Il est peu probable qu’une IA vous remplace, mais quelqu’un qui sait mieux l’utiliser que vous. Une bonne expérience de réflexion est donc la suivante : voulons-nous que nos enfants soient habilités par l’IA, ou voulons-nous que nos enfants soient laissés pour compte par ceux qui sont déjà habilités ? Aucun parent ne veut que ses enfants soient à la traîne. Alors construisons l’IA en toute sécurité. En même temps, imaginons un avenir optimiste, dont nos enfants seront heureux de faire partie et motivés à contribuer à le construire.
Par conséquent, nous pouvons et devons faire quatre choses simultanément : faire progresser le développement de l’IA en toute sécurité ; établir des politiques réfléchies ; rendre l'IA largement accessible ; et encourageons tout le monde à participer.Tout le monde devrait avoir l’IA. Les opportunités ne devraient pas être limitées à ceux qui savent programmer.

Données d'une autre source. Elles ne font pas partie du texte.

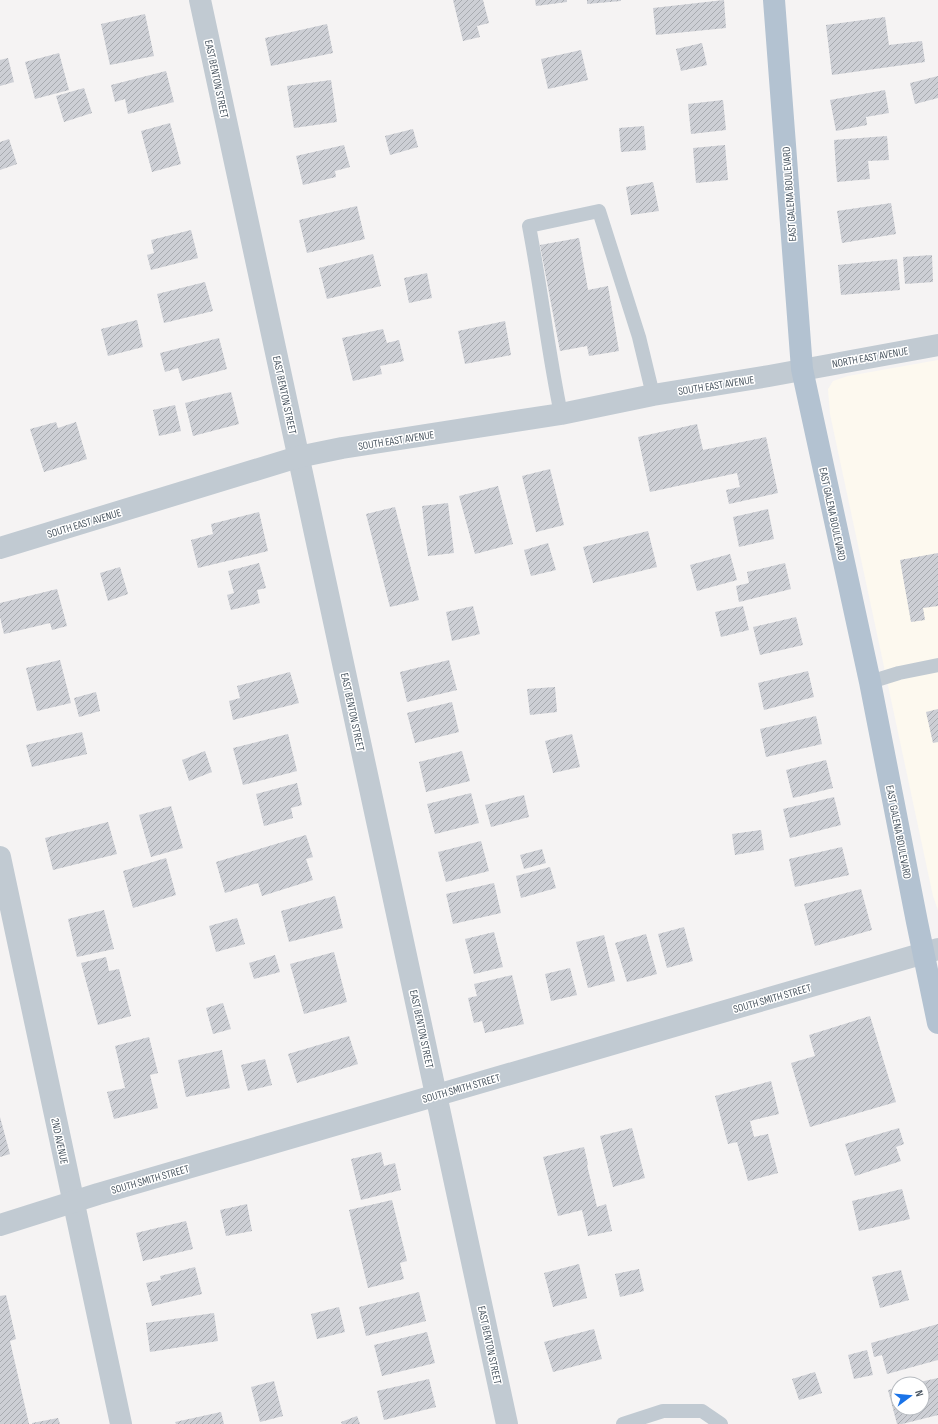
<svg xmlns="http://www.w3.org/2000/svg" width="938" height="1424" font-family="'Sofia Sans Condensed',sans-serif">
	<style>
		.commercial { fill: #fdf9ef }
		.building { fill: url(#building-hatch) }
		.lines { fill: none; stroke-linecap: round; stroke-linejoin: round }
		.lane { stroke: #c1cad2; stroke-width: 14 }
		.street { stroke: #c1cad2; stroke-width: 22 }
		.primary { stroke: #b3c2d1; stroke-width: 22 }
		.labels { text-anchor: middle; stroke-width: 3; stroke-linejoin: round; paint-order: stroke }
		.street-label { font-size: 11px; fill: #4a5661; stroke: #fff }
	</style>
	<defs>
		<pattern id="building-hatch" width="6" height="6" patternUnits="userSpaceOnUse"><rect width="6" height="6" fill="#cdcfd5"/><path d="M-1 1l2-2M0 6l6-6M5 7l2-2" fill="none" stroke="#a8abb0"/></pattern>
	</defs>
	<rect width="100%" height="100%" fill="#f5f3f3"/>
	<path class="commercial" d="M938,360V910L933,896L830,414L828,389L833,381L848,376Z"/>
	<g class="building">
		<path d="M453,0H483L489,23L477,26L480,37L463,41Z"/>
		<path d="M535,0H567V2L536,6Z"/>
		<path d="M587,0H621V1L587,4Z"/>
		<path d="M724,0L726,28L656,35L653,8Z"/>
		<path d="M145,14L154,56L110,65L101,24Z"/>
		<path d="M885,17L889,45L922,41L925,62L832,75L826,25Z"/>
		<path d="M327,24L333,53L271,66L265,38Z"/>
		<path d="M702,43L707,65L681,71L676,49Z"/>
		<path d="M581,50L588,80L548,89L541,59Z"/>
		<path d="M59,53L69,90L35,99L25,62Z"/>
		<path d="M8,58L14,82L0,86V60Z"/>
		<path d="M166,71L174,102L128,114L125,99L115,102L111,85Z"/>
		<path d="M938,76V98L915,104L910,83Z"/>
		<path d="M331,80L337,122L294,128L287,86Z"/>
		<path d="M84,88L92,113L64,122L56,96Z"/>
		<path d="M885,90L889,113L866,117L867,125L836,131L830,100Z"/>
		<path d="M723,100L726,130L691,134L688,104Z"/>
		<path d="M170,123L181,164L152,172L141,131Z"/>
		<path d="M644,126L646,150L621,152L619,128Z"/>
		<path d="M413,129L418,147L390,155L385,136Z"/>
		<path d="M887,136L889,160L868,161L870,179L837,182L834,140Z"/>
		<path d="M9,139L17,164L0,170V142Z"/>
		<path d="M344,145L350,167L335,171L336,177L303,185L296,156Z"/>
		<path d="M725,145L728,180L696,183L693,148Z"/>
		<path d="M653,182L659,211L631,215L626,187Z"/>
		<path d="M891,203L896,234L842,243L837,211Z"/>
		<path d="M357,206L365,239L307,253L299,220Z"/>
		<path d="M191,230L198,258L151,270L147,255L154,253L151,240Z"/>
		<path d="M579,238L588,290L608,286L619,351L589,356L587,346L560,351L540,245Z"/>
		<path d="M373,254L381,286L327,299L319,268Z"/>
		<path d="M932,255L933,282L905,284L903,257Z"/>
		<path d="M897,259L900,290L841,295L838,265Z"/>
		<path d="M427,273L432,298L409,303L404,278Z"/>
		<path d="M205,282L213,311L164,323L157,294Z"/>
		<path d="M137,320L143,347L108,356L101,329Z"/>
		<path d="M505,321L511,355L465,364L458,331Z"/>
		<path d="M383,329L387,343L399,340L404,361L380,366L382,374L353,381L342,338Z"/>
		<path d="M219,338L227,369L182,381L178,368L165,372L160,353Z"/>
		<path d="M231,392L239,424L193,436L185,403Z"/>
		<path d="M175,405L181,431L159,436L153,410Z"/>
		<path d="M56,422L58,428L76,422L87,459L44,472L30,429Z"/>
		<path d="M697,424L703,450L766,437L778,493L729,504L726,490L740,487L737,473L650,492L638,437Z"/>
		<path d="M550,469L564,525L536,532L522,476Z"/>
		<path d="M498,486L513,544L475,554L459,496Z"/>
		<path d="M448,503L454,553L428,556L422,506Z"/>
		<path d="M395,507L419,600L390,607L366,514Z"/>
		<path d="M768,509L774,539L739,547L733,517Z"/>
		<path d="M259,512L268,551L198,568L191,540L213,534L211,524Z"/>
		<path d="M648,531L657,567L593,583L583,547Z"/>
		<path d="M548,543L556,570L531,576L524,550Z"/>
		<path d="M938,553V606L923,608L925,620L911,622L900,560Z"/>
		<path d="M730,554L737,580L697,591L690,565Z"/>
		<path d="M259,563L266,588L257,590L260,603L231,610L227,595L234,593L228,571Z"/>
		<path d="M785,563L791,589L739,602L736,586L749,583L747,572Z"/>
		<path d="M120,567L128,594L108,601L100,573Z"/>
		<path d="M57,589L67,626L52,630L50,623L4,634L0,617V603Z"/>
		<path d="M473,606L480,634L452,641L446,612Z"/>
		<path d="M743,606L749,630L721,637L715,612Z"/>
		<path d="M796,617L803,645L760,655L753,627Z"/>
		<path d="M60,660L71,703L37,711L26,668Z"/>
		<path d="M449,660L457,690L407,702L400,672Z"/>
		<path d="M808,671L814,697L764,710L758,683Z"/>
		<path d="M290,672L299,703L233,720L229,701L240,698L237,686Z"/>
		<path d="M555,687L557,712L530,715L527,689Z"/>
		<path d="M96,692L100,711L79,717L74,698Z"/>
		<path d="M452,702L459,732L415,743L407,713Z"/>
		<path d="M938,709V742L933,743L926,712Z"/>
		<path d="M816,716L822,744L766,757L760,729Z"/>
		<path d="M82,732L87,754L32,767L26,745Z"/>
		<path d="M288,734L297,771L243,785L233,748Z"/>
		<path d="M572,734L580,767L553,773L545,741Z"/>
		<path d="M205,751L212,772L189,781L182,760Z"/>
		<path d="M462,751L470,781L426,792L419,762Z"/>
		<path d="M826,760L833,788L793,798L786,770Z"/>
		<path d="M297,783L302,805L291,808L293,818L264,826L256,794Z"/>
		<path d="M471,793L479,823L435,834L427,804Z"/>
		<path d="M524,795L529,817L491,827L485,805Z"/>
		<path d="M834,797L841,825L790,838L783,809Z"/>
		<path d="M171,806L183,848L151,857L139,815Z"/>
		<path d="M108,822L117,854L53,870L45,838Z"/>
		<path d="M761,830L764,850L735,855L732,834Z"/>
		<path d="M306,835L313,857L306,859L313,880L262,896L258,883L225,893L216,862Z"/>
		<path d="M481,841L489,871L446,882L438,852Z"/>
		<path d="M842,847L849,875L795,887L789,859Z"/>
		<path d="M542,849L546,863L524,869L520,855Z"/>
		<path d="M166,858L176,895L133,908L123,871Z"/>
		<path d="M550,867L556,888L521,898L516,876Z"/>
		<path d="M494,883L501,913L453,924L446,894Z"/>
		<path d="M861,889L872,930L815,946L804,904Z"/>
		<path d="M335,896L343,928L289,942L281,911Z"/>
		<path d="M104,910L114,949L77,957L68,919Z"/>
		<path d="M237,918L245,944L216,952L209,926Z"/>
		<path d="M684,927L693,961L667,968L658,934Z"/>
		<path d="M494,932L503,967L474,974L465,939Z"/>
		<path d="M646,934L657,974L627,982L615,943Z"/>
		<path d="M604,935L615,981L588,988L576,942Z"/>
		<path d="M334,952L347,1002L304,1014L290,964Z"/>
		<path d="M275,955L280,972L254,979L249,963Z"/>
		<path d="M106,957L109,971L119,969L131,1016L98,1025L81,963Z"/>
		<path d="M570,968L577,995L551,1001L545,974Z"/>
		<path d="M512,975L524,1024L485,1033L482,1021L474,1023L468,998L477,996L474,984Z"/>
		<path d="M223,1003L231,1029L213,1034L206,1008Z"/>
		<path d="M870,1016L896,1102L810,1127L791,1063L815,1056L809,1035Z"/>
		<path d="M349,1036L358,1064L297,1083L288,1054Z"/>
		<path d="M149,1037L158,1073L150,1075L158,1108L114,1119L107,1092L125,1088L115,1046Z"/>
		<path d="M222,1050L230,1088L186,1097L178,1060Z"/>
		<path d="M265,1059L272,1085L248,1091L241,1065Z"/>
		<path d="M771,1081L779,1114L750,1121L754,1137L768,1134L778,1173L748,1181L737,1142L728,1144L715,1096Z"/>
		<path d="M0,1117L10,1154L0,1157Z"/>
		<path d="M632,1128L645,1178L613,1187L600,1136Z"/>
		<path d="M899,1128L904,1144L896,1147L901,1161L855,1176L845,1144Z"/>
		<path d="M584,1147L588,1164L587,1165L597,1207L606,1204L612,1231L588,1236L582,1210L558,1216L543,1157Z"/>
		<path d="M381,1152L384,1166L395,1163L401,1190L361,1200L351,1159Z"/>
		<path d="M902,1189L910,1219L859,1231L852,1201Z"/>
		<path d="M392,1200L407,1261L400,1263L404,1279L368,1288L349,1210Z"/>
		<path d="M247,1204L252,1231L226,1236L220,1210Z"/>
		<path d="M186,1221L193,1249L143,1261L136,1233Z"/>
		<path d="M579,1264L587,1298L553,1307L544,1273Z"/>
		<path d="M195,1267L202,1294L152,1306L146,1283L161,1280L160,1276Z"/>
		<path d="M639,1269L644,1291L620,1297L615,1274Z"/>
		<path d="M901,1270L909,1300L880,1308L872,1277Z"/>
		<path d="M419,1292L426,1321L366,1336L359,1307Z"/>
		<path d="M6,1295L16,1339L10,1341L29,1424H0V1296Z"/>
		<path d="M339,1307L345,1332L317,1339L311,1314Z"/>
		<path d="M214,1313L218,1341L150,1352L146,1323Z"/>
		<path d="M938,1324V1360L887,1374L882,1355L874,1357L871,1343Z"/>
		<path d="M594,1329L602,1359L553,1372L544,1342Z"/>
		<path d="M427,1332L435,1363L382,1376L374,1345Z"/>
		<path d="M867,1350L873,1375L854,1379L848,1355Z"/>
		<path d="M815,1372L822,1393L799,1400L792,1379Z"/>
		<path d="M938,1378V1415L902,1424H897L888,1390L898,1388V1408H922V1384L915,1383Z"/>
		<path d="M429,1379L436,1407L384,1420L377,1391Z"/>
		<path d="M274,1381L283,1416L260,1422L251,1387Z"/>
		<path d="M221,1412L224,1424H176L175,1422Z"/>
		<path d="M357,1416L360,1424H342L341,1422Z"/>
		<path d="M58,1418L60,1424H32V1423Z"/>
	</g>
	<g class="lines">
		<g class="lane">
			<path d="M561,414C548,352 541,288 529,226L599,211L639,337L653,395"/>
			<path d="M870,682L899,673L938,665"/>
			<path d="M623,1424L663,1411H702L721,1424"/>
		</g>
		<g class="street">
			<path d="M200,0L507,1424"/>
			<path d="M0,548L298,457L342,448L561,414L653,395L769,376L938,345"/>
			<path d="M0,857L121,1424"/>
			<path d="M0,1225L98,1194L938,949"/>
		</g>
		<path class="primary" d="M774,0L802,369L870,682L917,922L938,1023"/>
	</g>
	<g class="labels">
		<g class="street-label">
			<text transform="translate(217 79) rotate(78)" y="4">EAST BENTON STREET</text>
			<text transform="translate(789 194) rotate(-94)" y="4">EAST GALENA BOULEVARD</text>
			<text transform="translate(870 357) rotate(-10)" y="4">NORTH EAST AVENUE</text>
			<text transform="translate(716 385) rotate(-9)" y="4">SOUTH EAST AVENUE</text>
			<text transform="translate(285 395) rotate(78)" y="4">EAST BENTON STREET</text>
			<text transform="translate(396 440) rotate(-9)" y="4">SOUTH EAST AVENUE</text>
			<text transform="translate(833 514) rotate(78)" y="4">EAST GALENA BOULEVARD</text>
			<text transform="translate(84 523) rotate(-17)" y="4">SOUTH EAST AVENUE</text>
			<text transform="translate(353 712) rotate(78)" y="4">EAST BENTON STREET</text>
			<text transform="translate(899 832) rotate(79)" y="4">EAST GALENA BOULEVARD</text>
			<text transform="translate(772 998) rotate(-16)" y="4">SOUTH SMITH STREET</text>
			<text transform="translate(422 1029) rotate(78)" y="4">EAST BENTON STREET</text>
			<text transform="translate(461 1088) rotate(-16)" y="4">SOUTH SMITH STREET</text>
			<text transform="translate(60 1141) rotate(78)" y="4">2ND AVENUE</text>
			<text transform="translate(150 1179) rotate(-16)" y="4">SOUTH SMITH STREET</text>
			<text transform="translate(490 1345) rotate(78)" y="4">EAST BENTON STREET</text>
		</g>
	</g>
	<g transform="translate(910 1396) rotate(74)"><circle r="19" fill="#ffffff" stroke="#b7bbc0"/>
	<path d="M0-3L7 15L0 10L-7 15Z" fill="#1a73e8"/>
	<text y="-6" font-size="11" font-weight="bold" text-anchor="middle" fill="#4a5661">N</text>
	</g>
</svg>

Promotion 2026, vous entrez dans un moment extraordinaire. Une nouvelle industrie est en train de naître. Une nouvelle ère de découverte scientifique commence. L’IA accélérera l’expansion des connaissances humaines et aidera à résoudre des problèmes qui dépassaient autrefois nos capacités. Nous avons l’opportunité de combler le fossé technologique et d’apporter pour la première fois la puissance de l’informatique et de l’intelligence à des milliards de personnes ; réindustrialiser l’Amérique et restaurer notre capacité à construire ; et pour contribuer à créer un avenir plus prospère, plus performant et plus prometteur que le monde dont vous avez hérité.
Aucune génération n’est entrée dans ce monde avec des outils plus puissants ou de plus grandes opportunités que la vôtre. Nous sommes tous sur la même ligne de départ. C’est le moment de contribuer à façonner l’avenir. Alors courez, ne marchez pas !
L'Université Carnegie Mellon a une devise que j'adore : « Mon cœur est dans mon travail ». Alors mettez tout votre cœur et toute votre âme dans votre travail. Créer quelque chose qui corresponde à votre éducation, à votre potentiel et au sacrifice de ceux qui croyaient en vous avant que le monde ne vous reconnaisse.
Félicitations à vous, promotion 2026 de l'Université Carnegie Mellon.